Sebagaimana talak, bagi wanita yang khulu’ juga diharuskan untuk ‘Iddah. Dengan maksud istibra’ (meyakinkan bahwa dalam rahimnya tidak ada janin/kandungan). Namun berapakah tempo I’ddah yang harus ditempuh wanita dalam khulu’?, ulama telah berbeda pendapat dalam hal ini. Salah satunya adalah pendapat Jumhur ulama (Hanafiyyah, Malikiyyah, Syafi’iyyah dan Hanabilah) yang mengatakan bahwa ‘iddah seorang wanita yang meminta khulu’ adalah sama dengan ‘iddah wanita yang ditalak, yaitu tiga quru’ (tiga kali haid).
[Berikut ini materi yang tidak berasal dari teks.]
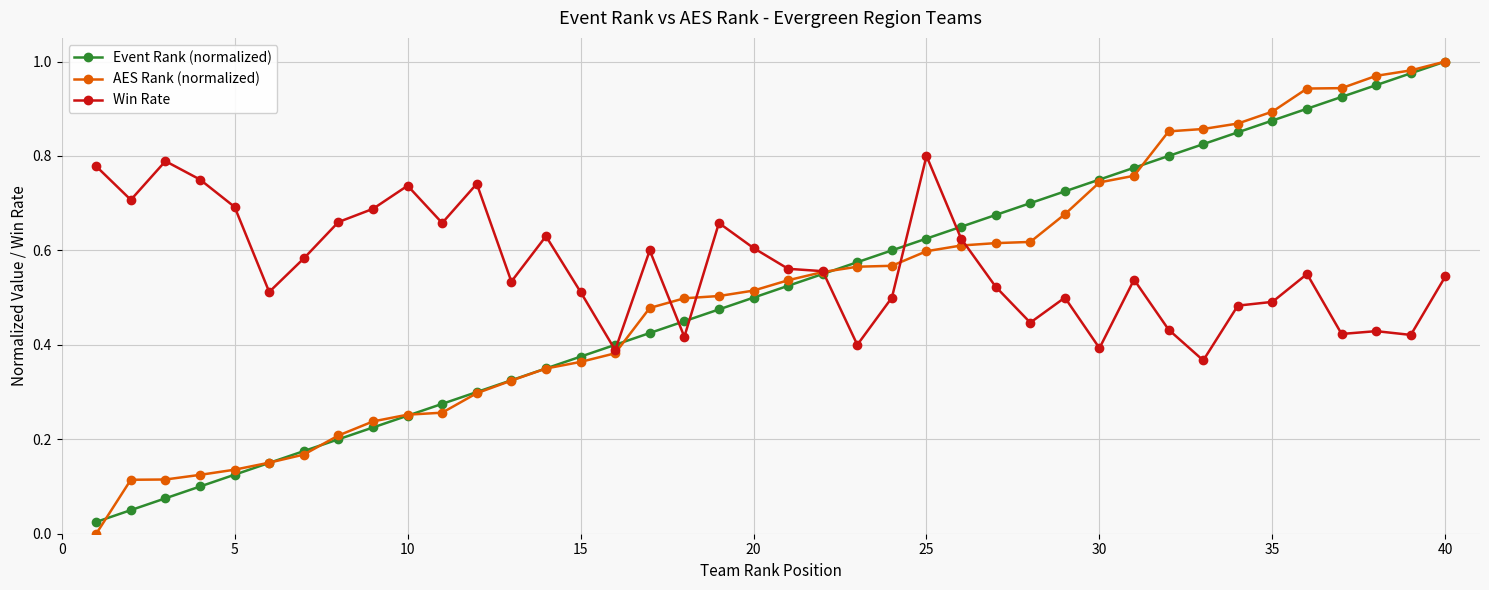

Which series has the largest total across all categories?

Win Rate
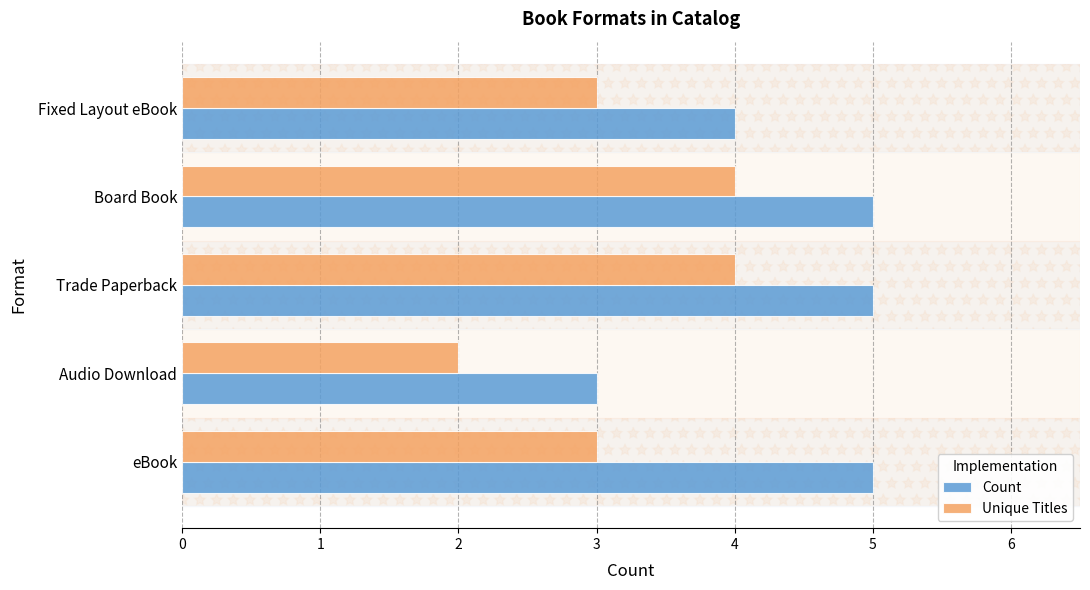

How many distinct data groups are displayed?

2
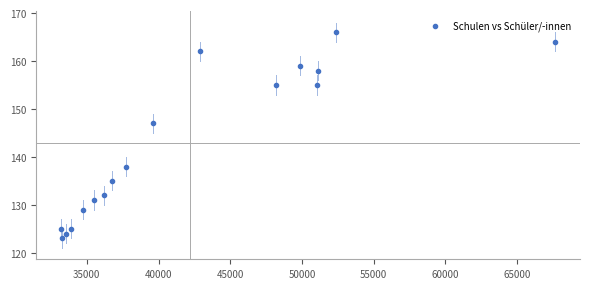

What is the range of X values (max minus min)?

34463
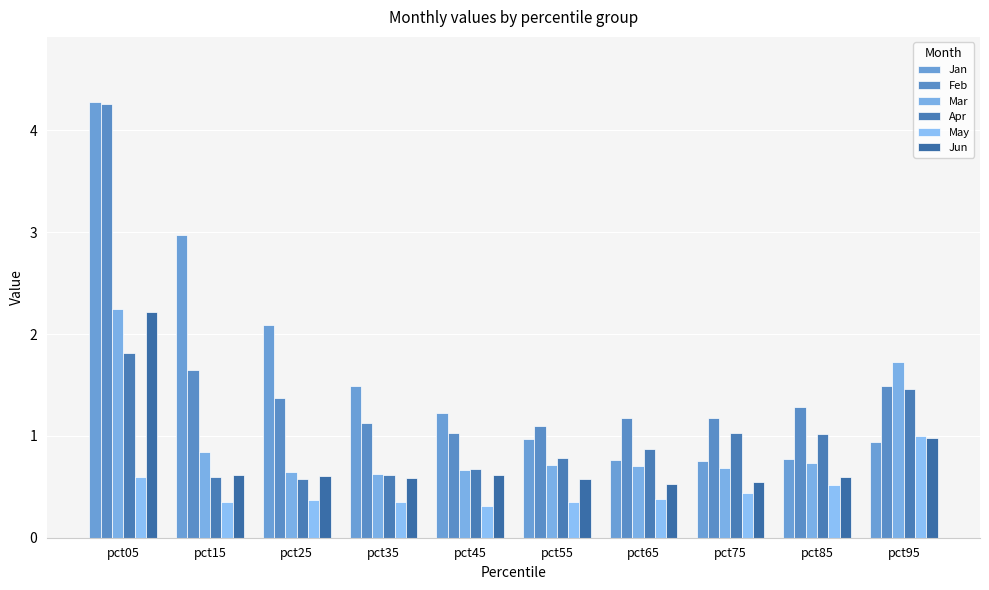

What is the difference between the Apr values at pct55 and pct15?

0.2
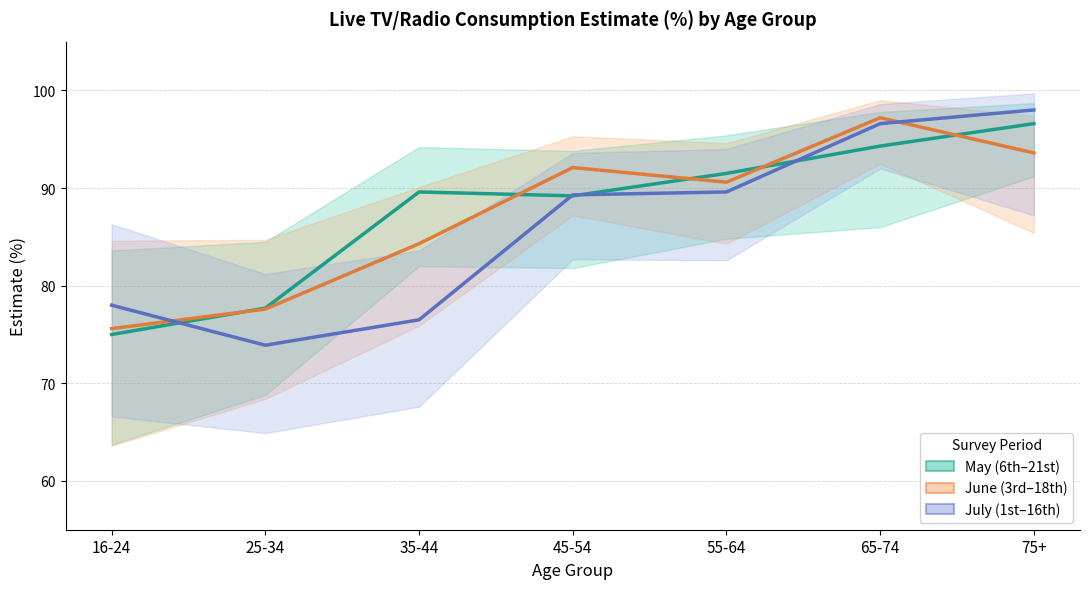

What is the greatest value displayed?

98.0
Landasannya adalah firman Allah Swt. dalam QS. Al-Baqarah ayat 228: “Wanita-wanita yang ditalak handaklah menahan diri (menunggu) tiga kali quru'”. Dan juga karena khulu’ adalah perpisahan antara suami istri setelah adanya perkawinan (dukhul), maka ‘iddah-nya tiga quru’ sebagaimana perpisahan selain khulu’.
Selain pendapat jumhur, terdapat juga pendapat kedua yang diriwayatkan oleh Imam Ahmad dari Ustman bin Affan, Ibnu Umar dan Ibnu Abbas bahwa ‘iddah bagi wanita khulu’ adalah cukup dengan satu kali haidh. Dalilnya yaitu; sebagaimana yang diriwayatkan oleh Imam Nasa’i dan Ibnu Majah bahwa Rasulullah Saw. telah menjadikan ‘iddah istri Tsabit bin Qais satu haidh saja.
Apakah Khulu’ Talak atau
Ulama telah berbeda pendapat. Menurut Hanafiyyah, Malikiyyah, Syafii’yyah dan salah satu riwayat dari Imam Ahmad mengatakan bahwa khulu’ adalah thalaq ba-in. Sedangkan menurut riwayat lain dari Imam Ahmad bahwa khulu’ adalah faskh.
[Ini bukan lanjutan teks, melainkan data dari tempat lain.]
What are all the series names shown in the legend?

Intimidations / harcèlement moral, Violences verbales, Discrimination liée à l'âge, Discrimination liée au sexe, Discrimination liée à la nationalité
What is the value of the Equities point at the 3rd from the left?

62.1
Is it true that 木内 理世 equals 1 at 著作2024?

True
Konsekuensi dari perbedaan pendapat di atas dapat terlihat ketika seorang suami telah men-thalaq istrinya dua kali, kemudian meng-khulu’-nya, maka; Bagi yang mengangap khulu’ itu thalaq, berarti telah jatuh thalaq tiga, yang berarti suami tidak lagi halal untuk merujuk kembali istrinya, kecuali wanita tersebut telah menikah dengan laki-laki lain kemudian diceraikan.
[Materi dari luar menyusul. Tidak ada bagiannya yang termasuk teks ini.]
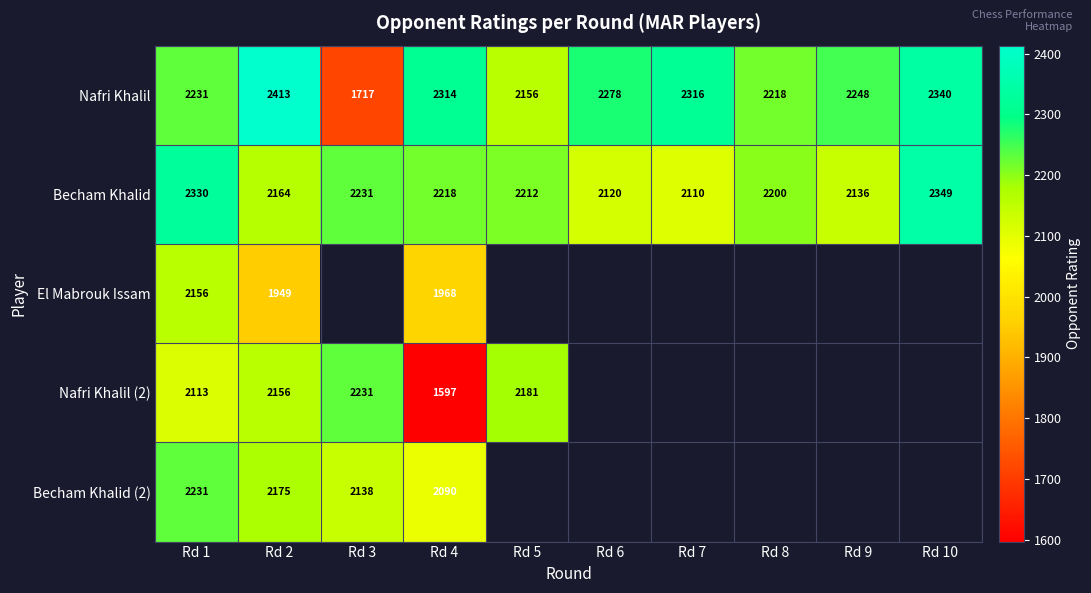

At how many categories does at least one series exceed 2354?

1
Sedangkan bagi yang menganggap khulu’ itu faskh, maka suami tersebut berhak untuk merujuk istrinya, meskipun wanita tersebut belum menikah lagi dengan laki-laki lain, apabila sudah habis masa ‘iddah-nya.
Rujuk Setelah Khulu’.
Tidak ada rujuk bagi seorang suami dari seorang istri yang telah pisah dengan sebab khulu’. Baik itu bagi yang menganggap khulu’ itu thalaq ba-in maupun faskh. Jika dia menginginkan kembali kepada isterinya maka harus dengan akad pernikahan dan mahar yang baru.